- [About this task]: Once the line containing "index mcp: (355, 275)" is found in the entries below, restate it and each following line word for word, stopping after the line containing "thumb cmc: (285, 369)".

Records supplied section start

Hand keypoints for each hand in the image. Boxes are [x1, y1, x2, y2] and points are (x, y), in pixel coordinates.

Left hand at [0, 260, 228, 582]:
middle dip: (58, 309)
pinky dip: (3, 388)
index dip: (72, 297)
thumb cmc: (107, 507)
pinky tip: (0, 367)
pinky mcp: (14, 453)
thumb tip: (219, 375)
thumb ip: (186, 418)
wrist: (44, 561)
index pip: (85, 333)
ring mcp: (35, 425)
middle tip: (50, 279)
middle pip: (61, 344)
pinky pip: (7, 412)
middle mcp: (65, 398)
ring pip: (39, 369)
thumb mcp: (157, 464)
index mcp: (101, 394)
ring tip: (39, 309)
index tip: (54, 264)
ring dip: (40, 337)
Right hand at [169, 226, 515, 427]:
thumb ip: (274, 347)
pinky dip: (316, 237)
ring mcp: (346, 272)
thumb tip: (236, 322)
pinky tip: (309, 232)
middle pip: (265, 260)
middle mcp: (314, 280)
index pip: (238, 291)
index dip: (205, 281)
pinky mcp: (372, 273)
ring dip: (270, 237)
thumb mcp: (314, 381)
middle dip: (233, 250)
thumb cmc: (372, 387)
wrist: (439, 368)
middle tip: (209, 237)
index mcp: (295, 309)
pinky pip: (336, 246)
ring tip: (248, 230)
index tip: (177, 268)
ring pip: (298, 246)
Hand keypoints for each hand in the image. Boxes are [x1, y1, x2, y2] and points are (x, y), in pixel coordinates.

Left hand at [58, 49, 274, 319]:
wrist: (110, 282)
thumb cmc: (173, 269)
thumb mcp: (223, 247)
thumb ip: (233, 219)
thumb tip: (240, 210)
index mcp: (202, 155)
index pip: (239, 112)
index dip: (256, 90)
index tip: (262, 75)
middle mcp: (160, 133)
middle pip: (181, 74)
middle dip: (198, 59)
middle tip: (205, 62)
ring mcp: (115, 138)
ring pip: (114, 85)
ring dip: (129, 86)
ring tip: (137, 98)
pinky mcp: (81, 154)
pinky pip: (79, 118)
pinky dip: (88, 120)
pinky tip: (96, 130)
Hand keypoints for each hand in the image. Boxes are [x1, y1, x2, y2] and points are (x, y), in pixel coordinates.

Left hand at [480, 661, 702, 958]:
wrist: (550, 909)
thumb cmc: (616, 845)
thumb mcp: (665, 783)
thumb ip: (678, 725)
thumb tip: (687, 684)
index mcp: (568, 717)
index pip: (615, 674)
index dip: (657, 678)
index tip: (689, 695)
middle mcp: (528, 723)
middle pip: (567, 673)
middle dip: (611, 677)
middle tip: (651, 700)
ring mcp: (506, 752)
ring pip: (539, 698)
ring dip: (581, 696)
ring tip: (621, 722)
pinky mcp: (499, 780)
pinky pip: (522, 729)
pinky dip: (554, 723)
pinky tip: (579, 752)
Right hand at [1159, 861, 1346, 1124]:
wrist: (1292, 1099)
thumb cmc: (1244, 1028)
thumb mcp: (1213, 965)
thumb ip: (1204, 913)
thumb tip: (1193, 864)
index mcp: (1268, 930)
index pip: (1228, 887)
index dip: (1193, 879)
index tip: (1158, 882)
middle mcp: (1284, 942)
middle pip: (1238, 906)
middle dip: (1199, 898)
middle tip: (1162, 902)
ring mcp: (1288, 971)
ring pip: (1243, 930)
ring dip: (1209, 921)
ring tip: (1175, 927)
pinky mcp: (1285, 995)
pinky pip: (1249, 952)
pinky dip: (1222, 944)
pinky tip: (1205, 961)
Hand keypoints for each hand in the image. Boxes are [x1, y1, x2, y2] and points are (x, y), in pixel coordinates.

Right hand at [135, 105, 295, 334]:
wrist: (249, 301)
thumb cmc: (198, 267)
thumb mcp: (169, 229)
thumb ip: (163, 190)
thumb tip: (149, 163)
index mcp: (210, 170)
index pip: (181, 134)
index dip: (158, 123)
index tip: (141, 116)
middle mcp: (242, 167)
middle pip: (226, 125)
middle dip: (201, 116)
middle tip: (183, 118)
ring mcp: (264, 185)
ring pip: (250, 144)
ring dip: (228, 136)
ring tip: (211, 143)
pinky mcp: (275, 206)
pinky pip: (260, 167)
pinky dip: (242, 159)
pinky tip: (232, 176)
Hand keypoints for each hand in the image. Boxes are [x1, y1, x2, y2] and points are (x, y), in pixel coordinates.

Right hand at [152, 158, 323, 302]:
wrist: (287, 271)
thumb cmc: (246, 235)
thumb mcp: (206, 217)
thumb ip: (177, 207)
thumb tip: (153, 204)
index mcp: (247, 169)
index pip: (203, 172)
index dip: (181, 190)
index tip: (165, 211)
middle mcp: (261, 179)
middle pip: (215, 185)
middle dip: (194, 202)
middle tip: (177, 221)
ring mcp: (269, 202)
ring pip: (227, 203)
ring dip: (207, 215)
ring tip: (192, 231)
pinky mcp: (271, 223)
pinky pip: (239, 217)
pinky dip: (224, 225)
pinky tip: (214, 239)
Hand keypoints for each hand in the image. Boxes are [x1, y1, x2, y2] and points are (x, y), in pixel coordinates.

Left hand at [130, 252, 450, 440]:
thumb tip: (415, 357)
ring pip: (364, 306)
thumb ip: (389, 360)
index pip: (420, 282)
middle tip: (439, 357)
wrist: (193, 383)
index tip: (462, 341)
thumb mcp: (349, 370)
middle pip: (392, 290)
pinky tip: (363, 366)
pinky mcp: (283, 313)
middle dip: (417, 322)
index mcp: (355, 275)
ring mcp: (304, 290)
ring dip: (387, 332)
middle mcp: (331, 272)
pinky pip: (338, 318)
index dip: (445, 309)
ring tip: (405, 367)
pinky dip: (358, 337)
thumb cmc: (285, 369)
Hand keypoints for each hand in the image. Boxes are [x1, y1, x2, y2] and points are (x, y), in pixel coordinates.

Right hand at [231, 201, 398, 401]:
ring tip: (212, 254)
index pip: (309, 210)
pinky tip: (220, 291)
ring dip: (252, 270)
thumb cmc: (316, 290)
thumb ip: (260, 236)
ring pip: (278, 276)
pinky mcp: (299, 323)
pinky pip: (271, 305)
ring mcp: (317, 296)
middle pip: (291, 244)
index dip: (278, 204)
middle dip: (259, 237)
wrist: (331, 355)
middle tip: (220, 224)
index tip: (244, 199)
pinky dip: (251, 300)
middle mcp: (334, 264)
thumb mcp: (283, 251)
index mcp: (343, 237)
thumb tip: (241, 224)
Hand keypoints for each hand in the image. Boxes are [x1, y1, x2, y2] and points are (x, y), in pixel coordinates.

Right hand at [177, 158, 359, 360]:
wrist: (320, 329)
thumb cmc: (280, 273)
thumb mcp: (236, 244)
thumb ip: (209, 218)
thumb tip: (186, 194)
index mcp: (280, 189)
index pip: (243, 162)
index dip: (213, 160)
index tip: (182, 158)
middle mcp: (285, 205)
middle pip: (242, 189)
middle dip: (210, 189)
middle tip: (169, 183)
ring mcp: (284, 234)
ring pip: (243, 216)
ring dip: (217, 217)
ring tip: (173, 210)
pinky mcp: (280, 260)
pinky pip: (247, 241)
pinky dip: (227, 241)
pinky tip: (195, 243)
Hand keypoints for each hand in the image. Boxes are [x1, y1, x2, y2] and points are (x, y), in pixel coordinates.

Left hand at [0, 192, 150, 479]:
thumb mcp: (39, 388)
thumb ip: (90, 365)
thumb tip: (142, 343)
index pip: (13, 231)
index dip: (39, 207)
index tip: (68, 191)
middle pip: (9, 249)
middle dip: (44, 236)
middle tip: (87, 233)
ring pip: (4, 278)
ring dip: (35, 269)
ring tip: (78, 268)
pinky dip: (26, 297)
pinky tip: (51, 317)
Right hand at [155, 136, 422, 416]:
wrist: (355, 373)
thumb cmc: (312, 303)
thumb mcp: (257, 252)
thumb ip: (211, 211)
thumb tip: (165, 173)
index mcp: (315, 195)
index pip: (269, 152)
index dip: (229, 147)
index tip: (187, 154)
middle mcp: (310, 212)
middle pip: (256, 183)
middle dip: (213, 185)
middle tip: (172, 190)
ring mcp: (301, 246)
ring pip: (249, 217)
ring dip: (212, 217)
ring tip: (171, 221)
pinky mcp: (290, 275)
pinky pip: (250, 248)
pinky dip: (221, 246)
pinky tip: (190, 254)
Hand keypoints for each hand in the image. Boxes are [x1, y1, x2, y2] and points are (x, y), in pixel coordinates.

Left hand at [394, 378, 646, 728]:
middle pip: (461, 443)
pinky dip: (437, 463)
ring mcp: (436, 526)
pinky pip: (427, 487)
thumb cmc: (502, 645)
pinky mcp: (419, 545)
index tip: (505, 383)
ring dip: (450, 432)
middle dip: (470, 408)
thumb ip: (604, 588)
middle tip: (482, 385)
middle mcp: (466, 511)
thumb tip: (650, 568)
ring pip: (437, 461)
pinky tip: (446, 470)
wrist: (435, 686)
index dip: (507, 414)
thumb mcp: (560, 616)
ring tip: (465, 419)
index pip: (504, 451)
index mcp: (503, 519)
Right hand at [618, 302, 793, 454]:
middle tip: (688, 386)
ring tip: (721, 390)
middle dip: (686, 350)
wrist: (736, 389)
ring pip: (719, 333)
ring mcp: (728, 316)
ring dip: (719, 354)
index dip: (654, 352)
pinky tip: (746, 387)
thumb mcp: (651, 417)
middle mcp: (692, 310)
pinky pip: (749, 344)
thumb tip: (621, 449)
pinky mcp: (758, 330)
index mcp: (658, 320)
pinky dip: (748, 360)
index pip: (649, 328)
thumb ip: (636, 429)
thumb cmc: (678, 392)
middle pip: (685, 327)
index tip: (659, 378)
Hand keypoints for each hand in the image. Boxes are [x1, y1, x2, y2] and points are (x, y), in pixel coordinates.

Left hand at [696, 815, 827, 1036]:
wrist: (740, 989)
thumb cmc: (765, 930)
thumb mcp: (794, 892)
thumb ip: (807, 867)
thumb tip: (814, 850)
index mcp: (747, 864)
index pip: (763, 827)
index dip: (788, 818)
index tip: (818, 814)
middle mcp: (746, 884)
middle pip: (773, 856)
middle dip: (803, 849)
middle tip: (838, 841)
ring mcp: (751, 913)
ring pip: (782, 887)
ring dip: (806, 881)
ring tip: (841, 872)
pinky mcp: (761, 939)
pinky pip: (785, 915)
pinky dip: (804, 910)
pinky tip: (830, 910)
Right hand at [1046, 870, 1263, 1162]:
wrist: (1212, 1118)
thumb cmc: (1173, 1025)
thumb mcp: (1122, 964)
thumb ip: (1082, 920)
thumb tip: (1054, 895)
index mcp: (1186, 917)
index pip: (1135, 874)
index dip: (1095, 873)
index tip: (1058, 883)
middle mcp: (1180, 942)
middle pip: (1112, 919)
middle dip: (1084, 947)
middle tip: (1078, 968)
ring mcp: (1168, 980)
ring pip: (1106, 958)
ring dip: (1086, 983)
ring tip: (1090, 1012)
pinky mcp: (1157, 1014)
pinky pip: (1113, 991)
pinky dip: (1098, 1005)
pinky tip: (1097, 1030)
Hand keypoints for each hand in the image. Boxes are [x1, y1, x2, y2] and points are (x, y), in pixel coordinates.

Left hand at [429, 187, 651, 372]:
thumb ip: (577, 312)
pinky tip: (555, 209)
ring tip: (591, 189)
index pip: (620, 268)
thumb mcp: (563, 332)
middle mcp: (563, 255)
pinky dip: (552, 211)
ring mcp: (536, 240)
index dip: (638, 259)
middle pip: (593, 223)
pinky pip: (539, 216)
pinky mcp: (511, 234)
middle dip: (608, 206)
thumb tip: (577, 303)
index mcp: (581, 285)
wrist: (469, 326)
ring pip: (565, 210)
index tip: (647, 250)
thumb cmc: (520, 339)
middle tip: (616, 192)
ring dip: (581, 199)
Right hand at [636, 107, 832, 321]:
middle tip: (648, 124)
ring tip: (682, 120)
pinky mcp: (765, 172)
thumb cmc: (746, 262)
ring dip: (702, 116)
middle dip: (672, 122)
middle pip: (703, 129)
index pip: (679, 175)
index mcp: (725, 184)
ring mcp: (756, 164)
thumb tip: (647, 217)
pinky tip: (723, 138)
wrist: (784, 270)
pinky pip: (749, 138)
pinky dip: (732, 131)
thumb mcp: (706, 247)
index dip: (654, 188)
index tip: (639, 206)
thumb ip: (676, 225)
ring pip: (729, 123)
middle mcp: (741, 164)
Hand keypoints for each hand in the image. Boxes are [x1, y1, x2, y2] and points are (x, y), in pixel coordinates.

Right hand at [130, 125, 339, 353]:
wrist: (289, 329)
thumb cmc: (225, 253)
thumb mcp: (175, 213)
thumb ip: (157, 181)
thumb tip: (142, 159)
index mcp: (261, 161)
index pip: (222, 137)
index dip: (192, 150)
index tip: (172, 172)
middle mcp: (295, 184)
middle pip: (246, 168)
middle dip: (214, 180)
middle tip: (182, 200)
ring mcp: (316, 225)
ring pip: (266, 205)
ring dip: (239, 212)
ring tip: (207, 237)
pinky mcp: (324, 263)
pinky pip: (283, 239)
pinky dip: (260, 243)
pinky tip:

Records supplied section end

- [Exercise solution]:
index mcp: (355, 275)
ring mcp: (304, 290)
ring dip: (387, 332)
middle mcp: (331, 272)
pinky pip: (338, 318)
index dip: (445, 309)
ring tip: (405, 367)
pinky dip: (358, 337)
thumb cmc: (285, 369)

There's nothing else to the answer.